Given data below:

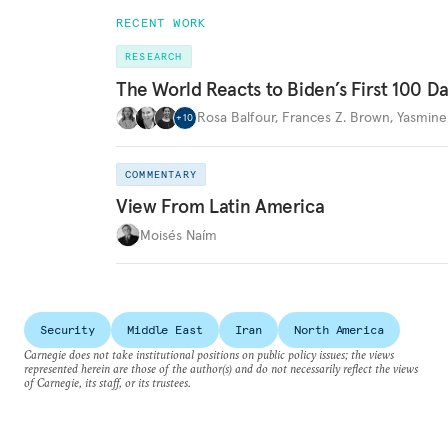
RECENT WORK
RESEARCH
The World Reacts to Biden’s First 100 D
Rosa Balfour
,
Frances Z. Brown
,
Yasmine
+
10
COMMENTARY
View From Latin America
Moisés Naím
Security
Middle East
Iran
North America
Carnegie does not take institutional positions on public policy issues; the views
represented herein are those of the author(s) and do not necessarily reflect the views
of Carnegie, its staff, or its trustees.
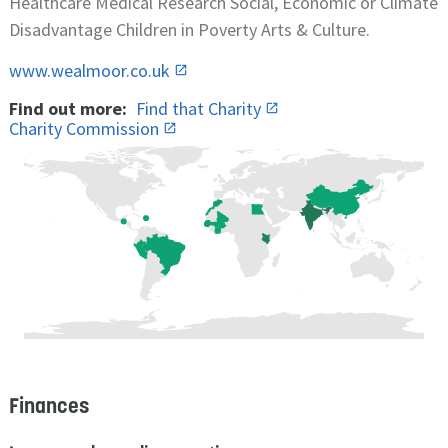
Healthcare Medical Research Social, Economic or Climate
Disadvantage Children in Poverty Arts & Culture.
www.wealmoor.co.uk
Find out more:
Find that Charity
Charity Commission
Finances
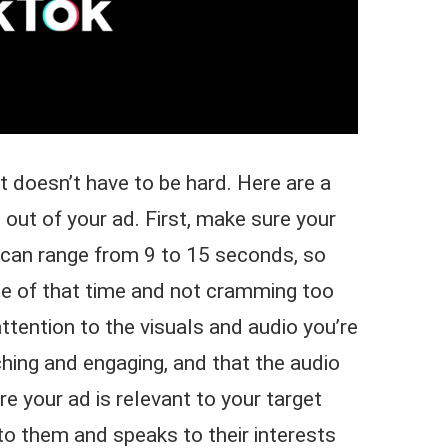
 doesn’t have to be hard. Here are a
 out of your ad. First, make sure your
s can range from 9 to 15 seconds, so
ge of that time and not cramming too
ttention to the visuals and audio you’re
hing and engaging, and that the audio
re your ad is relevant to your target
 to them and speaks to their interests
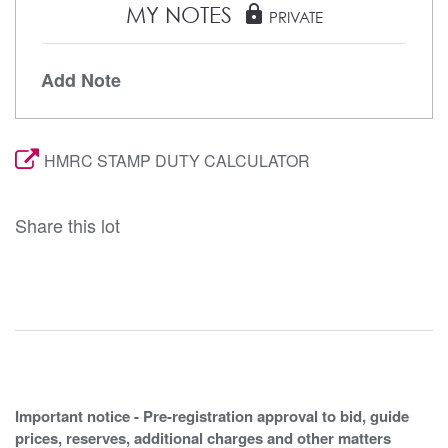
MY NOTES
lock
PRIVATE
Add Note
HMRC STAMP DUTY CALCULATOR
Share this lot
Important notice - Pre-registration approval to bid, guide
prices, reserves, additional charges and other matters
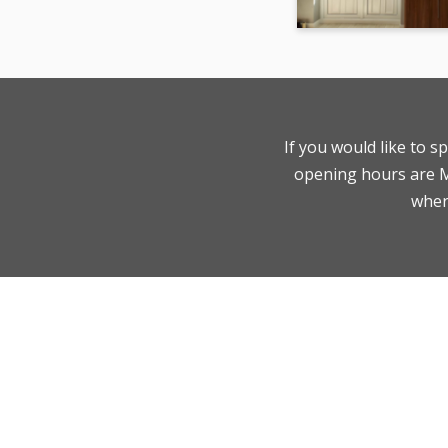
If you would like to s
opening hours are Mo
where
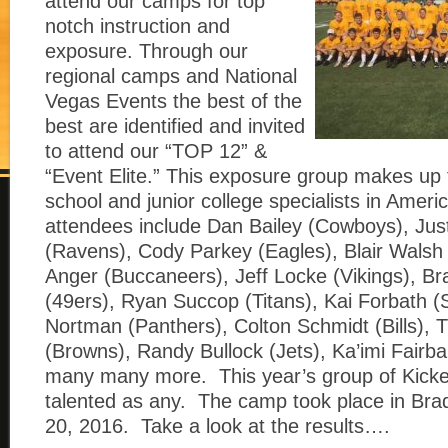
attend our camps for top
notch instruction and
exposure. Through our
regional camps and National
Vegas Events the best of the
best are identified and invited
to attend our “TOP 12” &
“Event Elite.” This exposure group makes up 
school and junior college specialists in Amer
attendees include Dan Bailey (Cowboys), Jus
(Ravens), Cody Parkey (Eagles), Blair Walsh 
Anger (Buccaneers), Jeff Locke (Vikings), Br
(49ers), Ryan Succop (Titans), Kai Forbath (S
Nortman (Panthers), Colton Schmidt (Bills), 
(Browns), Randy Bullock (Jets), Ka’imi Fairba
many many more. This year’s group of Kicke
talented as any. The camp took place in Bra
20, 2016. Take a look at the results….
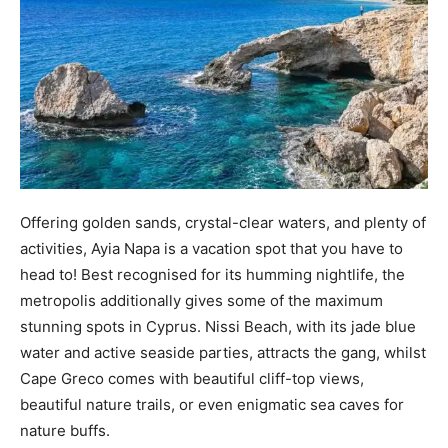
Offering golden sands, crystal-clear waters, and plenty of
activities, Ayia Napa is a vacation spot that you have to
head to! Best recognised for its humming nightlife, the
metropolis additionally gives some of the maximum
stunning spots in Cyprus. Nissi Beach, with its jade blue
water and active seaside parties, attracts the gang, whilst
Cape Greco comes with beautiful cliff-top views,
beautiful nature trails, or even enigmatic sea caves for
nature buffs.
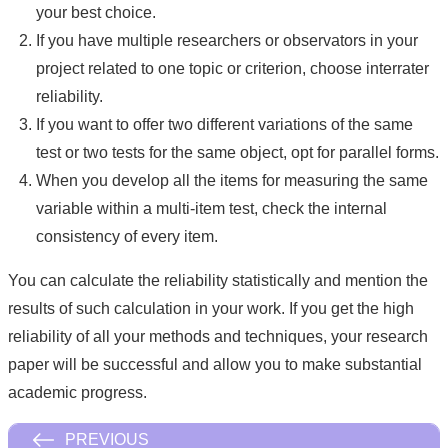
your best choice.
If you have multiple researchers or observators in your
project related to one topic or criterion, choose interrater
reliability.
If you want to offer two different variations of the same
test or two tests for the same object, opt for parallel forms.
When you develop all the items for measuring the same
variable within a multi-item test, check the internal
consistency of every item.
You can calculate the reliability statistically and mention the
results of such calculation in your work. If you get the high
reliability of all your methods and techniques, your research
paper will be successful and allow you to make substantial
academic progress.
PREVIOUS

End of Given data.

**Task requirements:** All of the entries above are to be restated word for word, minus the images.

**Solution to the problem:**
RECENT WORK
RESEARCH
The World Reacts to Biden’s First 100 D
Rosa Balfour
,
Frances Z. Brown
,
Yasmine
+
10
COMMENTARY
View From Latin America
Moisés Naím
Security
Middle East
Iran
North America
Carnegie does not take institutional positions on public policy issues; the views
represented herein are those of the author(s) and do not necessarily reflect the views
of Carnegie, its staff, or its trustees.
Healthcare Medical Research Social, Economic or Climate
Disadvantage Children in Poverty Arts & Culture.
www.wealmoor.co.uk
Find out more:
Find that Charity
Charity Commission
Finances
 doesn’t have to be hard. Here are a
 out of your ad. First, make sure your
s can range from 9 to 15 seconds, so
ge of that time and not cramming too
ttention to the visuals and audio you’re
hing and engaging, and that the audio
re your ad is relevant to your target
 to them and speaks to their interests
MY NOTES
lock
PRIVATE
Add Note
HMRC STAMP DUTY CALCULATOR
Share this lot
Important notice - Pre-registration approval to bid, guide
prices, reserves, additional charges and other matters
If you would like to s
opening hours are Mo
where
attend our camps for top
notch instruction and
exposure. Through our
regional camps and National
Vegas Events the best of the
best are identified and invited
to attend our “TOP 12” &
“Event Elite.” This exposure group makes up 
school and junior college specialists in Amer
attendees include Dan Bailey (Cowboys), Jus
(Ravens), Cody Parkey (Eagles), Blair Walsh 
Anger (Buccaneers), Jeff Locke (Vikings), Br
(49ers), Ryan Succop (Titans), Kai Forbath (S
Nortman (Panthers), Colton Schmidt (Bills), 
(Browns), Randy Bullock (Jets), Ka’imi Fairba
many many more. This year’s group of Kicke
talented as any. The camp took place in Bra
20, 2016. Take a look at the results….
Offering golden sands, crystal-clear waters, and plenty of
activities, Ayia Napa is a vacation spot that you have to
head to! Best recognised for its humming nightlife, the
metropolis additionally gives some of the maximum
stunning spots in Cyprus. Nissi Beach, with its jade blue
water and active seaside parties, attracts the gang, whilst
Cape Greco comes with beautiful cliff-top views,
beautiful nature trails, or even enigmatic sea caves for
nature buffs.
your best choice.
If you have multiple researchers or observators in your
project related to one topic or criterion, choose interrater
reliability.
If you want to offer two different variations of the same
test or two tests for the same object, opt for parallel forms.
When you develop all the items for measuring the same
variable within a multi-item test, check the internal
consistency of every item.
You can calculate the reliability statistically and mention the
results of such calculation in your work. If you get the high
reliability of all your methods and techniques, your research
paper will be successful and allow you to make substantial
academic progress.
PREVIOUS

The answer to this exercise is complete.